-- Exercise data --
◆ ◆ ◆ ◆
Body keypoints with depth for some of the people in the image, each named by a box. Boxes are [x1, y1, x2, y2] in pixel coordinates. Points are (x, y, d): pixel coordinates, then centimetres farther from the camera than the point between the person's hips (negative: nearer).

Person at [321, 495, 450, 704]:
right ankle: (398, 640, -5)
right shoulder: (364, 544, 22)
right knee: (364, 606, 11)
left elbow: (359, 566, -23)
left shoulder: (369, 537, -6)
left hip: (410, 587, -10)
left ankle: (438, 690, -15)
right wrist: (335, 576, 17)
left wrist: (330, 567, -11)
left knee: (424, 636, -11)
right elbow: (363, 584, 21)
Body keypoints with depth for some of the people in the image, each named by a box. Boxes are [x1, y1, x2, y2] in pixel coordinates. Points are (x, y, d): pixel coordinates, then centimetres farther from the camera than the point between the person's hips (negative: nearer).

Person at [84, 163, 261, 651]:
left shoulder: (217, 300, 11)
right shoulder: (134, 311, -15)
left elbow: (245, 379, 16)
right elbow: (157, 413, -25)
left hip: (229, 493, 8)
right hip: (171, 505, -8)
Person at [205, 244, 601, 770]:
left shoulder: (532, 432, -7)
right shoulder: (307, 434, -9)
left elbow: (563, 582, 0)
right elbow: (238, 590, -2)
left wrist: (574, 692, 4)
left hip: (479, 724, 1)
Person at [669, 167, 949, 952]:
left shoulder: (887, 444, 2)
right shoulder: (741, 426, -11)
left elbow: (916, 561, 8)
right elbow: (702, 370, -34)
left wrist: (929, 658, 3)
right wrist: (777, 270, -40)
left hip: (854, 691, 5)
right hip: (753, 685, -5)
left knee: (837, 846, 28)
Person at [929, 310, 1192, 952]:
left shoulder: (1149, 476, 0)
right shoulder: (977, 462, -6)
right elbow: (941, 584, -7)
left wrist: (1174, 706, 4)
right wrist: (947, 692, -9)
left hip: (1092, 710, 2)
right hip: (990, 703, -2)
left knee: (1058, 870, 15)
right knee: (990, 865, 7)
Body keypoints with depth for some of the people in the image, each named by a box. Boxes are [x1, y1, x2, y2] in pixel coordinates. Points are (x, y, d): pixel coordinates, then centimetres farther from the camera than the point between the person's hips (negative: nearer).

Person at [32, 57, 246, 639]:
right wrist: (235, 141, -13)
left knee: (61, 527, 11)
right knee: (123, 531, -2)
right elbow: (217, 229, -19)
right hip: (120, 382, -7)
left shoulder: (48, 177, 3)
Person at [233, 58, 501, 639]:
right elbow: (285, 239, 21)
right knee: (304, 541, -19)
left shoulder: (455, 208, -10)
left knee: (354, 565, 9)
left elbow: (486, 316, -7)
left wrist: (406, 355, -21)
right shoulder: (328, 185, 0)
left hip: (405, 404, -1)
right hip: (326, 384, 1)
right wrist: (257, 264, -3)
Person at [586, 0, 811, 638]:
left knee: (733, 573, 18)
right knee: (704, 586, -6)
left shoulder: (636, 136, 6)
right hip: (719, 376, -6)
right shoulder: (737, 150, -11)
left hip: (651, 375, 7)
◆ ◆ ◆ ◆
-- Work item --
Please determine the number of lines in the records above that include the string "knee", and answer with that number only.

-- Reply --
11